There is a lot of talk about salmon and spawning. And director Harry Wetzel has cleverly dropped some transitional musical riffs on Ravel’s Bolero into the show to match up with that story-line. Jen has hit on some data that will show very clearly to anyone that the future of the salmon species is going to be very much in doubt in two decades because of global warming. She and her bestie/co-researcher Val (Stefanie Sambrano) want to publicize the data right away. But their boss, James (Raymond Jordan) wants to wait a year or until a new White House administration comes in that will be more open-minded.

There is an old bromide that opposites attract that is mostly BS when it comes to people. But it’s not so much that Jen and Matt are opposites. Both, indeed, have a lot of passion for their work. Matt is super hyper excited about his love of super heroes, while Jen is over the moon about…salmon. They are both geeks in their own categories. Jen, in fact, who does do something heroic (if completely implausible), becomes a bit of hero to Matt.
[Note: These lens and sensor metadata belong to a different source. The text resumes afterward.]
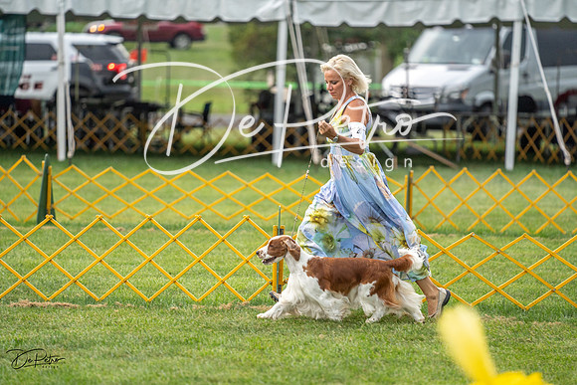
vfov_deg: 6.6
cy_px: 192
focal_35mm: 208
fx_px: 3338
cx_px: 288
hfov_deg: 9.9
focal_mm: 200
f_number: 2.8
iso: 640
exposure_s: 1/640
Winding through the story is the oddball and humorous relationship between Jen and her mid-sixties mother, Evelyn (Sandra Love Aldridge), who is a bit of a stock Mother character but for her obsession (it runs in the family) with Ronald Reagan. She has portraits of the 40th President all over the house, including in the bathroom.

Swimming Upstream is a world premier. There is a story here, but it doesn’t seem developed with enough layers or with enough for the main characters to do to make us actually care very much about what happens to them. And the play ends rather abruptly and without much in the way of meaningful resolution, so much so that I wasn’t actually sure the play was over when the curtain closed.

All of the Detroit Rep’s productions have some aspect of diversity that is tackled in the work. In this case, it was that Jen is African-American and Matt is white. I never really saw race being an issue at all between them, which, of course, was refreshing. They were just people, two geeks looking for love outside of what made them geeks in the first place. Race and color mattered not to them, or to Jen’s Mom as far as her daughter’s choice of boyfriend or the President she adores–Reagan, with not even a mention of Obama.

The puzzle pieces of this play seem like they are all on the table, but I’m not sure the playwright has worked out yet how they are all supposed to fit so that we genuinely care about them. It is interesting, though, to watch the actors and director try.